Our study had several limitations in addition to its retrospective design and small sample size. First, we found that the 30-d mortality rate (21.1%) was lower than other studies, likely due to heterogeneity in patient population or standard of care. This could affect the generalizability of our results. Also, there was no fixed protocol for combination therapy, and the selection of combination antibiotic and trigger for starting combination therapy were individualized. However, most combinations in the study did include rifampicin, a common choice for add-on therapy. In addition, blood cultures were not repeated at fixed intervals, although the majority was performed once every 2 d. This could potentially prolong the time to documented microbiologic clearance. Furthermore, there was a lag time between culture collection and results reporting, and some patients were put on combination therapy after microbiologic clearance. We addressed this by counting these cases as having a successful microbiological clearance with vancomycin monotherapy, whereas we considered them under the combination group for clinical outcomes that were assessed at a later time period e.g., 30-d mortality. Lastly, tests for hVISA were not done for all patients and this test has become even less significant in our clinical practice. We would not draw any major conclusions about the impact of hVISA on our study results. The single patient who tested positive for hVISA responded to vancomycin monotherapy for all outcomes measures, i.e., achieved microbiological clearance, clinical improvement and did not experience 30-d mortality.
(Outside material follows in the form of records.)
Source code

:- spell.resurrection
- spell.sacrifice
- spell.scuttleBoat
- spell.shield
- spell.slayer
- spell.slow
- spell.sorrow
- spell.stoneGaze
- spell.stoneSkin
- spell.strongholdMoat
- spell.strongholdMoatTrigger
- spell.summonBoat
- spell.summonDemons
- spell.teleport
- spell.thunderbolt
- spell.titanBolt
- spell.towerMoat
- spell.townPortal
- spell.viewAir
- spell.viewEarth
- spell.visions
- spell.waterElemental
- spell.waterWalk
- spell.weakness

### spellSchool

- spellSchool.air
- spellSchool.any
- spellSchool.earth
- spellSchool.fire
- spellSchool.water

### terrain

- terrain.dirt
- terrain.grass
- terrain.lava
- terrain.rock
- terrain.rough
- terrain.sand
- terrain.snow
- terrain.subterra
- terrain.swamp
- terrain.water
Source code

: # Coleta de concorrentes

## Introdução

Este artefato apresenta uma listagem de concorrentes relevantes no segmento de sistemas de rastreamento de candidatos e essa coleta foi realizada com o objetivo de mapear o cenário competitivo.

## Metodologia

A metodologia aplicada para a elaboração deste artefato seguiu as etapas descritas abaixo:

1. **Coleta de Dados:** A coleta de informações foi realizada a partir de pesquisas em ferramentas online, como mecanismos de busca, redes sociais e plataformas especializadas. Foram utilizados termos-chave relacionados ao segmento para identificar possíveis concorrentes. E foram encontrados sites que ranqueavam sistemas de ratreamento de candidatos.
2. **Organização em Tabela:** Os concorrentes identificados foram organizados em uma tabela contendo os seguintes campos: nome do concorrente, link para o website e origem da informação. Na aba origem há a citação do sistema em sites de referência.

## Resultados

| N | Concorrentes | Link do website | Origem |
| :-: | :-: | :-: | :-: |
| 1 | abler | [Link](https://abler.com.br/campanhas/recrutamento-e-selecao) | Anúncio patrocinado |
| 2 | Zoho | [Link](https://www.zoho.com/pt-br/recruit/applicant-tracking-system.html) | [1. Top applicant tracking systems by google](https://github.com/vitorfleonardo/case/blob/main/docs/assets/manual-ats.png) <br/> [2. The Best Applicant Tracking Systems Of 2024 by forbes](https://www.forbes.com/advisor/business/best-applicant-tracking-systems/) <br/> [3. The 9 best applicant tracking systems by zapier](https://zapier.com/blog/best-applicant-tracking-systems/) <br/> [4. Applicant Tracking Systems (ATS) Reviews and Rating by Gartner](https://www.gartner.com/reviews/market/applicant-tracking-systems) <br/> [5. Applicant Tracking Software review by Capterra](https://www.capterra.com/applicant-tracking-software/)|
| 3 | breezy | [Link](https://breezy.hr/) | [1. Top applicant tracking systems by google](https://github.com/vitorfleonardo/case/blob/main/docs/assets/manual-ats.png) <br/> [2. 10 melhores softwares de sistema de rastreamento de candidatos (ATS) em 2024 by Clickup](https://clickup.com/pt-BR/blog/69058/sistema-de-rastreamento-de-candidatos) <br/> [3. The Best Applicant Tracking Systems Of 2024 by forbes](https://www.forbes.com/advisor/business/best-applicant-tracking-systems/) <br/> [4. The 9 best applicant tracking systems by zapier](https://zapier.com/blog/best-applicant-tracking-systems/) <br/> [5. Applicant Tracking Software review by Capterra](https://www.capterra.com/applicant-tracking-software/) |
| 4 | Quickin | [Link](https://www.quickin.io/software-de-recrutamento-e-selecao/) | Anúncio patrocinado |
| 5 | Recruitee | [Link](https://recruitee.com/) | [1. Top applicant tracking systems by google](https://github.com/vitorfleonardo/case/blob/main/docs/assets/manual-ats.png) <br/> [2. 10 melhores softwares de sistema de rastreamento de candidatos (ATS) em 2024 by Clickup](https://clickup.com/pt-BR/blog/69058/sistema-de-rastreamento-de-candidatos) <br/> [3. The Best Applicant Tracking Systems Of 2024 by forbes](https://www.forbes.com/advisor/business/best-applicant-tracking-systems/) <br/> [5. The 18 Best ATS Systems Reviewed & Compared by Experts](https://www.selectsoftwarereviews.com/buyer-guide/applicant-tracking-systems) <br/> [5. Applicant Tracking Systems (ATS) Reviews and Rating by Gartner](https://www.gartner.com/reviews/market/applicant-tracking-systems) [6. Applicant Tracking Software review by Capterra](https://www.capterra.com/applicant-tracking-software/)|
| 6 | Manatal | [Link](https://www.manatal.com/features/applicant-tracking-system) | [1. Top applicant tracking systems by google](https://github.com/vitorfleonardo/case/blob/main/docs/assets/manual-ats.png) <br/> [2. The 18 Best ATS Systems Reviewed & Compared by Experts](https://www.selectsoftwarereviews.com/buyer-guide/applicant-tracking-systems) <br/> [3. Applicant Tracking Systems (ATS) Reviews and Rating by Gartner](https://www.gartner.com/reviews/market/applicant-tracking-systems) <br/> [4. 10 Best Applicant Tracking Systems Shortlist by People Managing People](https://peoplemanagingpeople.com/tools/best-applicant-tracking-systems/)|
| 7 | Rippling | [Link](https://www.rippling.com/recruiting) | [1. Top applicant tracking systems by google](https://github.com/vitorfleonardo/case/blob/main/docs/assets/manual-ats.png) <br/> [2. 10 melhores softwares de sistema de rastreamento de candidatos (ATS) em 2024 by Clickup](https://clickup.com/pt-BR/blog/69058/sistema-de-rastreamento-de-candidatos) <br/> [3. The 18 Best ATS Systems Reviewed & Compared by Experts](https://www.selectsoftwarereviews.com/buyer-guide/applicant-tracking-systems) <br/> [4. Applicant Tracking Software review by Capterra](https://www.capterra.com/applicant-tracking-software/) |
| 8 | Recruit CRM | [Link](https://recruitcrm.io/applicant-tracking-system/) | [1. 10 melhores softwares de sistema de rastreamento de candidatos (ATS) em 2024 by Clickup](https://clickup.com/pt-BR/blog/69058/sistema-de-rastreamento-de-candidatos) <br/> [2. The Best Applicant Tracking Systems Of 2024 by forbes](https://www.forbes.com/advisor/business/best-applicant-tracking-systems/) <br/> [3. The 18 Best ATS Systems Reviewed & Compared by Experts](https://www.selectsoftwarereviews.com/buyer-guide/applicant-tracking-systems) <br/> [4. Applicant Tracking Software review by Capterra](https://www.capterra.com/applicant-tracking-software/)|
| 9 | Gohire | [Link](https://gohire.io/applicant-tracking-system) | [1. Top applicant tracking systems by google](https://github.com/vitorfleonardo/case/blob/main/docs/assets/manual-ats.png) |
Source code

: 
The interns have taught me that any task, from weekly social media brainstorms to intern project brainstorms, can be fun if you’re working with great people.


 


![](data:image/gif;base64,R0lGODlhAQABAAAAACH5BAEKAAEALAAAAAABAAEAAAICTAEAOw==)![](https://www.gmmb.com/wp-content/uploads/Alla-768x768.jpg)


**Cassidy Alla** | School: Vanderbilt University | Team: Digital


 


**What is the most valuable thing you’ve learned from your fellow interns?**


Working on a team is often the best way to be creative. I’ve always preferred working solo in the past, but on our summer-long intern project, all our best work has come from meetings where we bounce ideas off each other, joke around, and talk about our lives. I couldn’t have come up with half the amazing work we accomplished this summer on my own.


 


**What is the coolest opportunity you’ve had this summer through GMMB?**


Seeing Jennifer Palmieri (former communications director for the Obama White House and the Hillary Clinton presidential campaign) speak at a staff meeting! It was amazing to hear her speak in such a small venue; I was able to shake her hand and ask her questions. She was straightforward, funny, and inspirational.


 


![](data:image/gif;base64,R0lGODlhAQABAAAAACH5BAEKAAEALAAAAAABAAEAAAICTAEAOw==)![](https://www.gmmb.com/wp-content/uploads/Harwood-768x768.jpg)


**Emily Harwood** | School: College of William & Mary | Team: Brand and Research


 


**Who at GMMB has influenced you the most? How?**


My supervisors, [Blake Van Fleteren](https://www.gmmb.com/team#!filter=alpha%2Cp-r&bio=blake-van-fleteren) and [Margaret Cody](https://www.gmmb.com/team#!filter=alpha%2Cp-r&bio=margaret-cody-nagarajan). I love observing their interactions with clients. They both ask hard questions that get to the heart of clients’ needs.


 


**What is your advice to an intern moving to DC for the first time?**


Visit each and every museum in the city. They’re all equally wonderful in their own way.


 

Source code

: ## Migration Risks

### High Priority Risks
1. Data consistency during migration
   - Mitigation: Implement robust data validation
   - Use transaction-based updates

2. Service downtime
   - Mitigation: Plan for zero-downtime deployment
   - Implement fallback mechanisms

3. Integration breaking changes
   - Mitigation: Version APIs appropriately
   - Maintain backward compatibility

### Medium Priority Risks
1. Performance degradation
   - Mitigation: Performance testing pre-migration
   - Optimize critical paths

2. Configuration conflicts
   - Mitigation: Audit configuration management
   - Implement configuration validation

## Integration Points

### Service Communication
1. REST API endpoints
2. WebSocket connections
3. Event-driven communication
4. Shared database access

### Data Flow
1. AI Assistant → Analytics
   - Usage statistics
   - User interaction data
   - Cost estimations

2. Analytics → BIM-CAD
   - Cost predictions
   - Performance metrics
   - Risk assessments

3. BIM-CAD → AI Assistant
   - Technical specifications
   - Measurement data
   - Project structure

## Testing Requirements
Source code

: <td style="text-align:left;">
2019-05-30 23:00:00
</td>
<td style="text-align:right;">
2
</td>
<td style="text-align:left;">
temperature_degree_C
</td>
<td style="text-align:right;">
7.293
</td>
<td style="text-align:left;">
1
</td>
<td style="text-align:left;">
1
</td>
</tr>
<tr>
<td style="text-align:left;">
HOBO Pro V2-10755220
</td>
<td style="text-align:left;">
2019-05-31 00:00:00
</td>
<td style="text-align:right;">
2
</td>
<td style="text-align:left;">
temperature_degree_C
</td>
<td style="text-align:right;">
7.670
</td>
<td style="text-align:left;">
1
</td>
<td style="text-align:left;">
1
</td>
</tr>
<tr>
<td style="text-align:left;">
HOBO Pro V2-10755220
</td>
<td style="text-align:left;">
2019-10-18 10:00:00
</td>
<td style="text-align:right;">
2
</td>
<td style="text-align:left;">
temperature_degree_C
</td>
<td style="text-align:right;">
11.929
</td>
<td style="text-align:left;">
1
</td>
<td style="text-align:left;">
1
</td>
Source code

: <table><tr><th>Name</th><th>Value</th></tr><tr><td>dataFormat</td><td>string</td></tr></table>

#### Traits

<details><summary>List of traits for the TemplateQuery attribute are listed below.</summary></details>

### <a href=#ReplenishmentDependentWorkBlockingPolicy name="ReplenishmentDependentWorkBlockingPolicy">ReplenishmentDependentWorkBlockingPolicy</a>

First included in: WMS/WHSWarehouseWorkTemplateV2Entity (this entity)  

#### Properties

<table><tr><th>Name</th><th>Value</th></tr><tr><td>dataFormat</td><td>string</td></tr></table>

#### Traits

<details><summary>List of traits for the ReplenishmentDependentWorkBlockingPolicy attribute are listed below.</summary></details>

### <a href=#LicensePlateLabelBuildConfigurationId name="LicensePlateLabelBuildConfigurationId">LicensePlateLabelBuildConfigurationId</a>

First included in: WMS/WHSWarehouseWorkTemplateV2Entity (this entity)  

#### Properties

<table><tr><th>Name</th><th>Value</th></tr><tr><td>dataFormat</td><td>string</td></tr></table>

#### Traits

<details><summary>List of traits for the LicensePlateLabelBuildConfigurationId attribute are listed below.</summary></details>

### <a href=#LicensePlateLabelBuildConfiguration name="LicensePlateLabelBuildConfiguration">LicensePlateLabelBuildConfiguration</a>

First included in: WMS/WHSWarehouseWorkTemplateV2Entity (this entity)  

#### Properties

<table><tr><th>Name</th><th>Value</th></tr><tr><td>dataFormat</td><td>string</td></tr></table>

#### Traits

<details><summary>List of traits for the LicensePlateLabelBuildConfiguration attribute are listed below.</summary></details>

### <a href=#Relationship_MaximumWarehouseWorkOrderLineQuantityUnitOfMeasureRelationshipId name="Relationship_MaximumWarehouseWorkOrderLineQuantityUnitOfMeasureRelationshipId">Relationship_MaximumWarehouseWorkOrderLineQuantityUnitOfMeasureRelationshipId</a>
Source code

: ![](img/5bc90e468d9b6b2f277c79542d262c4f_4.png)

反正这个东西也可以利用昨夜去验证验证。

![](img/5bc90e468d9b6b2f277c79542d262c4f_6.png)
In conclusion, our study adds to the evidence against adding combination antibiotics to vancomycin when bacteremia persists, as no significant advantages in microbiologic and clinical efficacies were observed. We also showed that failure to achieve microbiological clearance was associated with mortality. Thus, alternative treatments should be considered along with adequate source control in the management of persistent MRSA bacteremia.